サラブレッド競走馬では、第1趾骨底側の骨片は跛行の原因となることがあります。
一方で、スタンダードブレッドではこの所見はよくみられ、骨片摘出がよく行われているようですが、手術前後でパフォーマンスが変化することはなかったと報告されています。
参考文献
研究を実施した理由
スタンダードブレッドにおいて、P1近位掌側または底側の骨片は頻繁にみられるX線所見である。この病変は、通常であれば競走デビュー前に除去されるが、手術適期に関する根拠はなにもない。
目的
術前は手術日に近づくにつれてタイムが遅くなるのか、術後はスピードが上がるのかを明らかにすること。術後の競走に影響する要素を調査し、術前の出走の有無でパフォーマンスを比較すること。
研究デザイン
193頭のスウェーディッシュスタンダードブレッドのトロット競走馬についての回顧的研究
方法
医療記録とX線画像を調査した。オンラインの公式記録から競走成績を得た。術前の競走パフォーマンス評価には一般化推定方程式を用い、これが術前の出走がある馬とない馬で異なるか明らかにした。多変量回帰解析を用いて、生涯の獲得賞金および出走数を評価した。

▸ **データ抜粋**:
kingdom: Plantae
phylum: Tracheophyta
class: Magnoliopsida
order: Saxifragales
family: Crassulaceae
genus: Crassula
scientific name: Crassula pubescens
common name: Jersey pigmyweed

---

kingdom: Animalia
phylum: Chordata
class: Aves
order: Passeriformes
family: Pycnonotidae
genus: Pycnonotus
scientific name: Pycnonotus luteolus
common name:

* * *

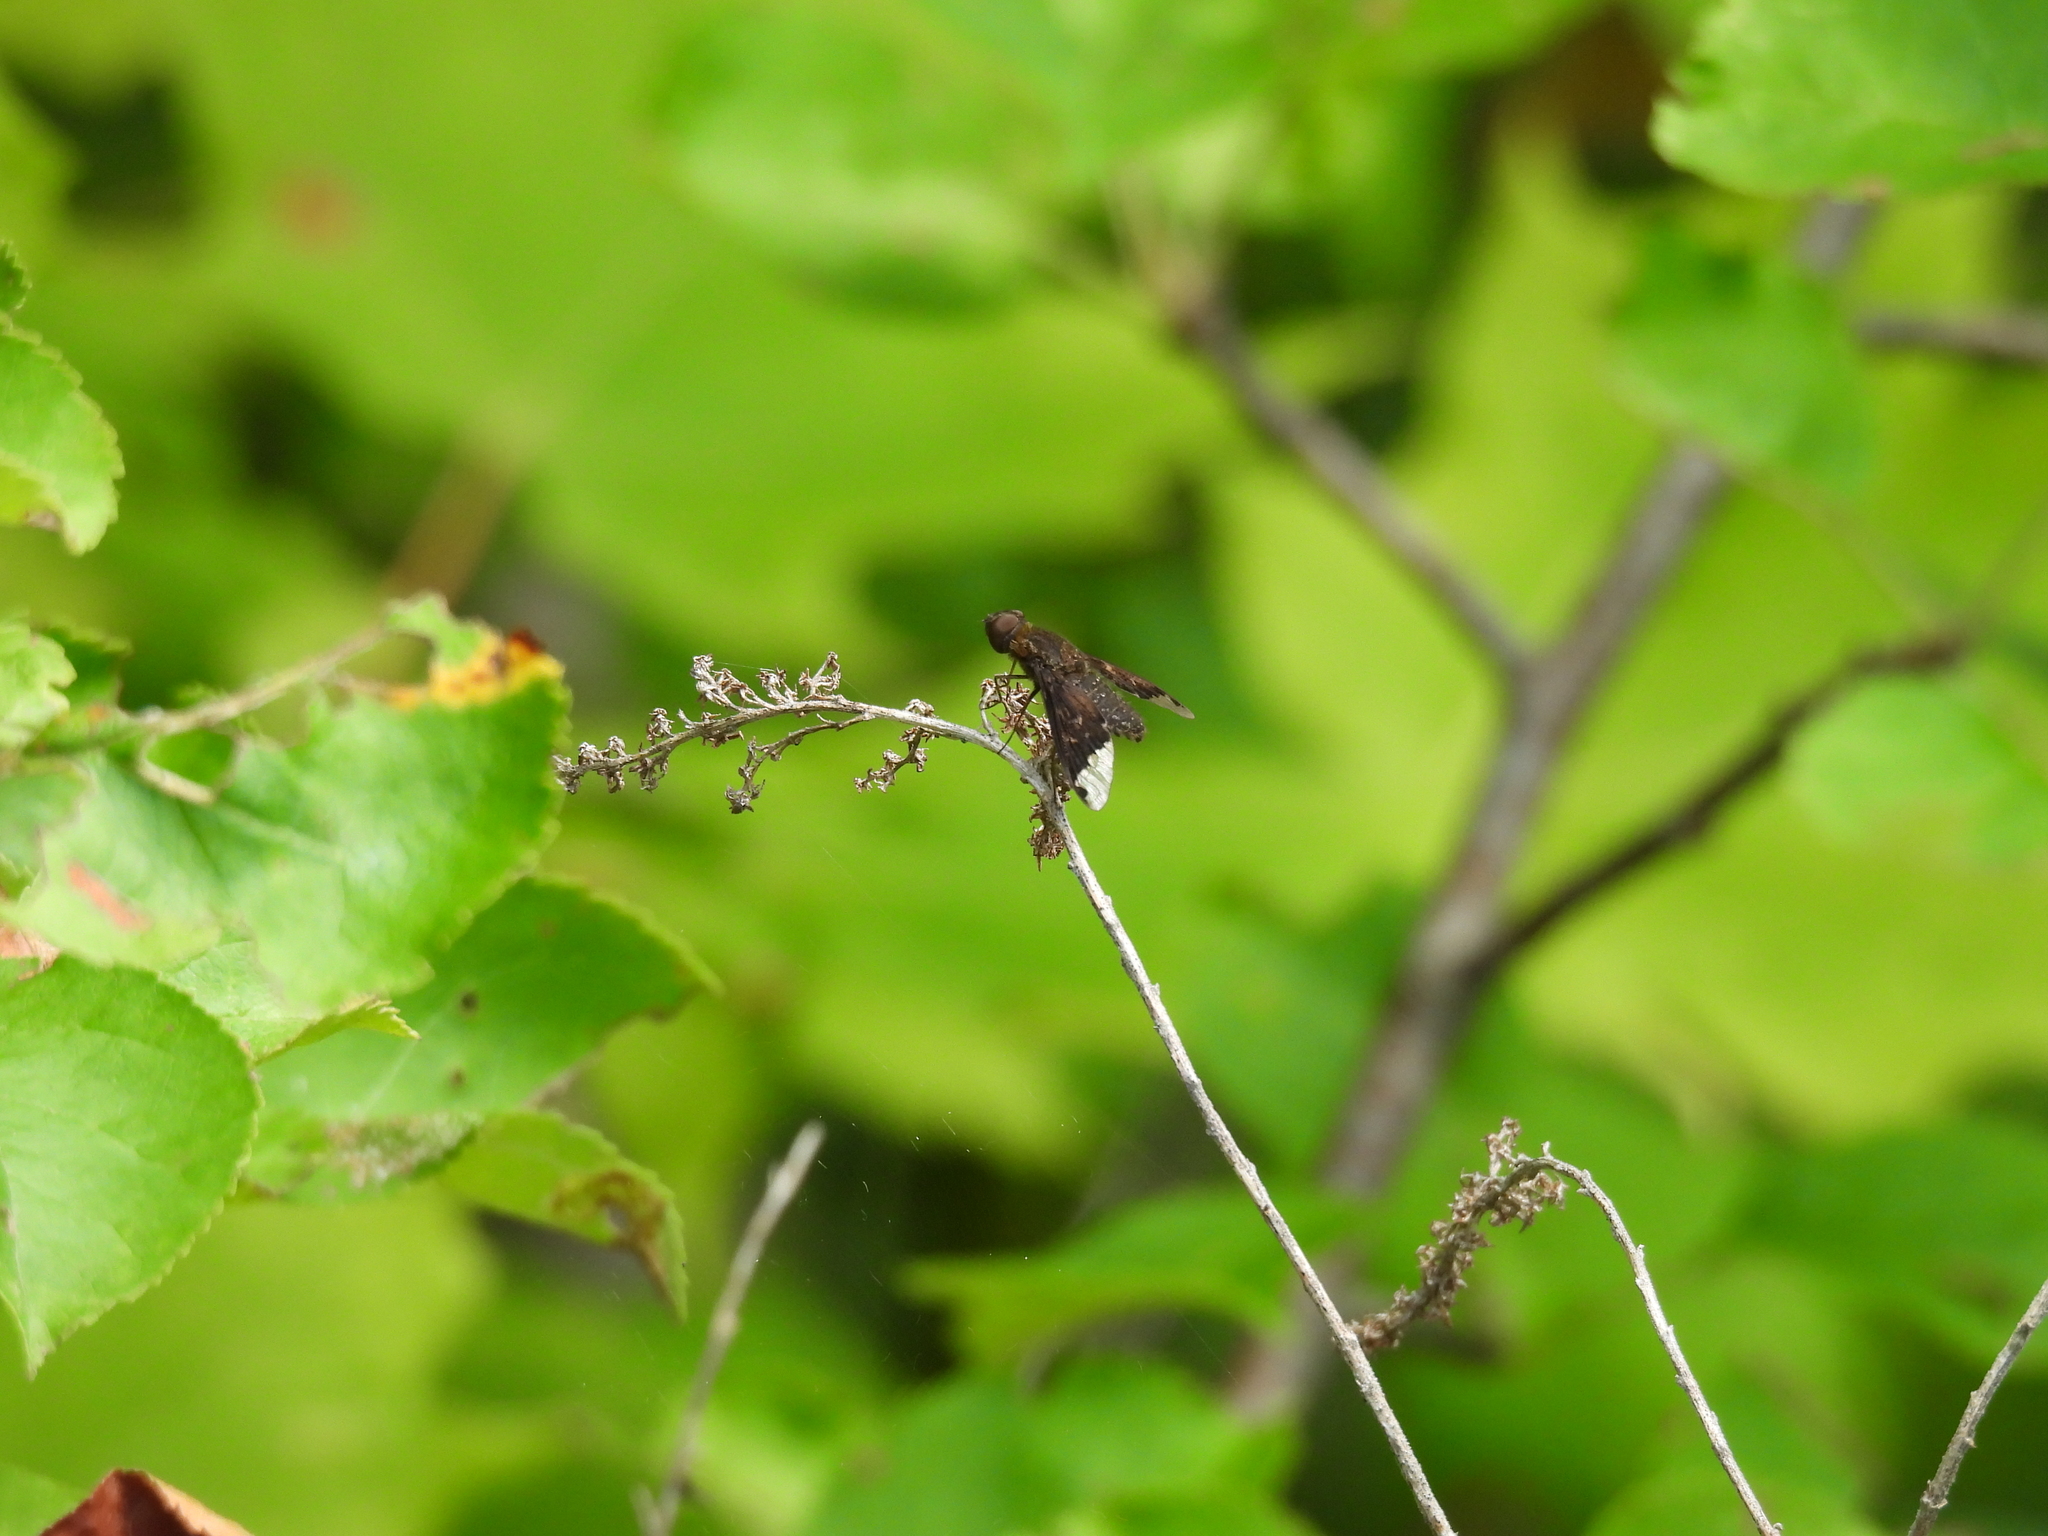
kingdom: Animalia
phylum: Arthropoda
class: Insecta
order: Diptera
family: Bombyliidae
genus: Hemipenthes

▸ **回答すべき設問**:
**A.** 骨片摘出に関する本文と次の各文が合っているかを判断し、それぞれ「はい」か「いいえ」で答えたうえで、決め手となる本文の語句をそのまま引用してください。(i) スタンダードブレッドでは、P1近位の骨片は通常、競走デビュー前に除去される。(ii) この研究は193頭を対象とした前向き研究である。(iii) 競走成績は獣医師への聞き取りによって集められた。
**B.** 骨片摘出に関する本文を、最後の文の次から書き継いでください。

▸ **項目別の回答**:
**A.**
(i) はい。「この病変は、通常であれば競走デビュー前に除去される」
(ii) いいえ。「193頭のスウェーディッシュスタンダードブレッドのトロット競走馬についての回顧的研究」
(iii) いいえ。「オンラインの公式記録から競走成績を得た。」

**B.**
結果
術前に出走していた馬は手術が近づくにつれてタイムが遅くなるということもないし、術後に早くなることはなかった。術前の出走の有無にかかわらず、レーススピードは変わらなかった。術前の出走歴は術後に出走するかどうかに関連しなかった。3肢の骨折は、他の馬よりスピードは遅かった。他にはスピード、生涯出走回数、獲得賞金およびトップスピードに影響する変数はなかった。
結論
出走歴の有無でレーススピードに有意差はなかった。術前にスピードが落ちることはなかった。3肢の骨折を発症した馬は他よりもタイムは遅かった。手術のタイミングはスピードや競走寿命とは関連しなかった。外科的介入の潜在的な利点はじっくり評価するべきである。